There are differences in disease susceptibility to whirling disease (WD) among strains of rainbow trout. The North American strain Trout Lodge (TL) is highly susceptible, whereas the German Hofer (HO) strain is more resistant. The suppressor of cytokine signaling (SOCS) proteins are key in inhibiting cytokine signaling. Their role in modulating the immune response against whirling disease is not completely clear. This study aimed at investigating the transcriptional response of SOCS1 and SOCS3 genes to Myxobolus cerebralis along with that of several upstream regulators and immune response genes. M. cerebralis induced the expression of SOCS1, the IL-6-dependent SOCS3, the anti-inflammatory cytokine IL-10 and the Treg associated transcription factor FOXP3 in TL fish at multiple time points, which likely caused a restricted STAT1 and STAT3 activity affecting the Th17/Treg17 balance.
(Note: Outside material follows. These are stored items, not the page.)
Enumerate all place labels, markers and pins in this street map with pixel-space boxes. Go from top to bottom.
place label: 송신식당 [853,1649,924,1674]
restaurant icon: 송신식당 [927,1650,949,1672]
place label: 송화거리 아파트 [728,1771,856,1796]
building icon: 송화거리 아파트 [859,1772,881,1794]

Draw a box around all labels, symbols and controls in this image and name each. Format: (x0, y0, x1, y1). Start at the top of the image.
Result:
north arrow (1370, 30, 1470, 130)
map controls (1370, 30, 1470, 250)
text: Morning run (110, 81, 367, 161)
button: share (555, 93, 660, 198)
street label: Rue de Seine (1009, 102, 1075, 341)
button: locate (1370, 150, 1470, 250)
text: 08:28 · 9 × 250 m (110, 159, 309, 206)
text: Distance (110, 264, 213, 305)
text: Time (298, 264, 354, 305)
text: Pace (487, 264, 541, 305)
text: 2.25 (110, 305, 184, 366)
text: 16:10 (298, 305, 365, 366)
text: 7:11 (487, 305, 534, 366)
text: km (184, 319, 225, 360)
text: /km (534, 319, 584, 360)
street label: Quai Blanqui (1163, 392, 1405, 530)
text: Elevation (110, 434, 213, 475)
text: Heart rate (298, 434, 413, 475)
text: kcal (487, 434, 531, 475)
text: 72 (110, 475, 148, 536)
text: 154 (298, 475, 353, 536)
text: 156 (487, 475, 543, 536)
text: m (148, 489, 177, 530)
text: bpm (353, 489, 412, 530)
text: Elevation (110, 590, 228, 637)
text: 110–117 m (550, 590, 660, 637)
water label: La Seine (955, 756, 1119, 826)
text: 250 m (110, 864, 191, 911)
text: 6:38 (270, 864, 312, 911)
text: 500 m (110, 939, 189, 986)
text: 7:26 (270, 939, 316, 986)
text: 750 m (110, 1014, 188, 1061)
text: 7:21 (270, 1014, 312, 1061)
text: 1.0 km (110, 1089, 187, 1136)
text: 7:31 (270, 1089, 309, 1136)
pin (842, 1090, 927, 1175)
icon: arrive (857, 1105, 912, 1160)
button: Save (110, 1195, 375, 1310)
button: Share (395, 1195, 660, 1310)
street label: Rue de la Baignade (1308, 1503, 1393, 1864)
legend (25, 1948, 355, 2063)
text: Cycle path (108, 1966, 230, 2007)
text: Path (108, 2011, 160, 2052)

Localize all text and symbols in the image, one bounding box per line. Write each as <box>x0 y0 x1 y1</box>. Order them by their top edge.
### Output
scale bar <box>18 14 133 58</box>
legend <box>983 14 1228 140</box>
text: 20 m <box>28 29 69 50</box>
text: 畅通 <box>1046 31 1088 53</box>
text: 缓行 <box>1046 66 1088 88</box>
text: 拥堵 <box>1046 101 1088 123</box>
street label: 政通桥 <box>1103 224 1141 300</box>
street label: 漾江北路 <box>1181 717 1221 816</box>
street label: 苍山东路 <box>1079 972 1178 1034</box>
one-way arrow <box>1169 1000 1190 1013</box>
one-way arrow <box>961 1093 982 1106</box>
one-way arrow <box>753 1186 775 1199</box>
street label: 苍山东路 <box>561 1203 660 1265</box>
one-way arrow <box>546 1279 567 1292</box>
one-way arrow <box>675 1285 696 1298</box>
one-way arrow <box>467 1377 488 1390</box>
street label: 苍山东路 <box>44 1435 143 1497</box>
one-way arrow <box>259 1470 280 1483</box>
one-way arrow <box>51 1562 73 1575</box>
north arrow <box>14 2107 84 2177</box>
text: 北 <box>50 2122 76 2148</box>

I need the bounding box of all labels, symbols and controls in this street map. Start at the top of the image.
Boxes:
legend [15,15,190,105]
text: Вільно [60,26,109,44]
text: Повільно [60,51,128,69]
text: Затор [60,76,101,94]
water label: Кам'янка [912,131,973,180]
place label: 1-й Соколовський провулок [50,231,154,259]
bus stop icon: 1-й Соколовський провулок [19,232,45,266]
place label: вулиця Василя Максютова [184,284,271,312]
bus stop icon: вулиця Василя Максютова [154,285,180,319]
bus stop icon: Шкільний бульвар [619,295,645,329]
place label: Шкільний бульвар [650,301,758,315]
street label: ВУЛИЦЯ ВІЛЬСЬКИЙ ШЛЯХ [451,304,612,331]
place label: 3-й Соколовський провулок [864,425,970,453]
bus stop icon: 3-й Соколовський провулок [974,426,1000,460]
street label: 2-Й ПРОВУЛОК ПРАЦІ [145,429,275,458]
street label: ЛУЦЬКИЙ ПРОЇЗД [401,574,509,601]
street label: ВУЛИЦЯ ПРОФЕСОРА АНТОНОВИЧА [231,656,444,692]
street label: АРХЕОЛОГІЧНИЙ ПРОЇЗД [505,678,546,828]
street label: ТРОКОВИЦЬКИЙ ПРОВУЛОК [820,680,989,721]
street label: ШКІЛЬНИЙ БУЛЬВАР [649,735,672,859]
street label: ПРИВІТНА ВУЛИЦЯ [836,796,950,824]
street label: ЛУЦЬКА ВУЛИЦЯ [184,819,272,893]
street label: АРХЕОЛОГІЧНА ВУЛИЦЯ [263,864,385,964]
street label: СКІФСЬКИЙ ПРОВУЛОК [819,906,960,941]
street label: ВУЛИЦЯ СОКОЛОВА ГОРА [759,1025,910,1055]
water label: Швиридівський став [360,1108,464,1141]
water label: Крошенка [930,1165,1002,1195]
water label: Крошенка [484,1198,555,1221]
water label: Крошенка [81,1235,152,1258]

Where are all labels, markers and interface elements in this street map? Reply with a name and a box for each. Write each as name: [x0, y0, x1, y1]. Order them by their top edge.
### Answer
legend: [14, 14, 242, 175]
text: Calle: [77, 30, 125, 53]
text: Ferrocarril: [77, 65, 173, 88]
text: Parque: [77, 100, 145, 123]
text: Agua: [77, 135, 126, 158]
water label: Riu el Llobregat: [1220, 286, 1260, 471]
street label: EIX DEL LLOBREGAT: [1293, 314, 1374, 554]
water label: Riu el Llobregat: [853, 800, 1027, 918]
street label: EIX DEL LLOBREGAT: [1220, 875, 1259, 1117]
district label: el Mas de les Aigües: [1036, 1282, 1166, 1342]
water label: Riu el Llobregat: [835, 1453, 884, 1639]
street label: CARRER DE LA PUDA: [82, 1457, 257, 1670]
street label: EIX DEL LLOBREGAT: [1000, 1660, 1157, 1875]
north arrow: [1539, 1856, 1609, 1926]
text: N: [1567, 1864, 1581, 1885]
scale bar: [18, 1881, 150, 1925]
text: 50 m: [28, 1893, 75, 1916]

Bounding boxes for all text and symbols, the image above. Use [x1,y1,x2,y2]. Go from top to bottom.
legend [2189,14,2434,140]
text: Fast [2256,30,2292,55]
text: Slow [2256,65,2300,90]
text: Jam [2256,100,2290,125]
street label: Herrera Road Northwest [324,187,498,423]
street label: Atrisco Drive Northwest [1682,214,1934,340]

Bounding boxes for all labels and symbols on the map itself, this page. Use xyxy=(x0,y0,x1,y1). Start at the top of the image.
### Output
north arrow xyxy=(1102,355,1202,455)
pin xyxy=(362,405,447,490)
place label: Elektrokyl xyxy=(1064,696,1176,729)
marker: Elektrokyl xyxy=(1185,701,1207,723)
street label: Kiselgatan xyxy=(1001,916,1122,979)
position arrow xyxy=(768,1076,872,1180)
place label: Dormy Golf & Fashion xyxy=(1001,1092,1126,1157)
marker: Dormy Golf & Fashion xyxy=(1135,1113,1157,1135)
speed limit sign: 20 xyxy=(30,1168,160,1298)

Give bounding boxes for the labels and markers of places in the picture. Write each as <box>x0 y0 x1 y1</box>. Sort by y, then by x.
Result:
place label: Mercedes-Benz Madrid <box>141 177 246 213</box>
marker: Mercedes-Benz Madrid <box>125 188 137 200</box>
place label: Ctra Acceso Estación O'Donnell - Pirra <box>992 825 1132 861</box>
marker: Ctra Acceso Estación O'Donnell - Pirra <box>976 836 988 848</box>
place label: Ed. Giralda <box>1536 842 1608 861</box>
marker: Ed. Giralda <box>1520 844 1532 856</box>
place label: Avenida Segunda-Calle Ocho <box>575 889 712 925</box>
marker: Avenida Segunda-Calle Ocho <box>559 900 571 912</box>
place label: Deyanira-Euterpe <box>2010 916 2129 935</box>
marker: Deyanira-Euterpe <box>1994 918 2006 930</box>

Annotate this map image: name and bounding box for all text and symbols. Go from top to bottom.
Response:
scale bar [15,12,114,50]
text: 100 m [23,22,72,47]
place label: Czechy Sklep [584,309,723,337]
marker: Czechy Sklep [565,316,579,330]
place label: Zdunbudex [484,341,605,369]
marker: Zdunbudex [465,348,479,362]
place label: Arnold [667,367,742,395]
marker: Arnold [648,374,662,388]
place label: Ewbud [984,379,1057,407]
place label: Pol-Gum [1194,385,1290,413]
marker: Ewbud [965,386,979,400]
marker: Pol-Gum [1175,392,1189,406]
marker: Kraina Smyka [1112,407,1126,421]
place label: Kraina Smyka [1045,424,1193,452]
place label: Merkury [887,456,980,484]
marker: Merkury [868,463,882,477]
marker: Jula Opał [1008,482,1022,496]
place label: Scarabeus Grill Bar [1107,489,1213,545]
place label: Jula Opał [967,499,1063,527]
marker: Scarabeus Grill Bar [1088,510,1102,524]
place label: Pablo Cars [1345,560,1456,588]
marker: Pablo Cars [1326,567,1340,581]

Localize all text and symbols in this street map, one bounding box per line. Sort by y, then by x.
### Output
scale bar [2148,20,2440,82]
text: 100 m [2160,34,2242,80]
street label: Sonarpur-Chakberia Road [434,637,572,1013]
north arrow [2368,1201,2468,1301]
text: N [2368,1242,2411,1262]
The expression of SOCS1 and the IL-6-dependent SOCS3 was induced constraining the activation of STAT1 and STAT3 in TL fish, thereby causing Th17/Treg17 imbalance and leaving the fish unable to establish a protective immune response against M. cerebralis or control inflammatory reactions increasing susceptibility to WD. Conversely, in HO fish, the expression of SOCS1 and SOCS3 was restrained, whereas the expression of STAT1 and IL-23-mediated STAT3 was induced potentially enabling more controlled immune responses, accelerating parasite clearance and elevating resistance. The induced expression of STAT1 and IL-23-mediated STAT3 likely maintained a successful Th17/Treg17 balance and enabled fish to promote effective immune responses favouring resistance against WD. The results provide insights into the role of SOCS1 and SOCS3 in regulating the activation and magnitude of host immunity in rainbow trout, which may help us understand the mechanisms that underlie the variation in resistance to WD.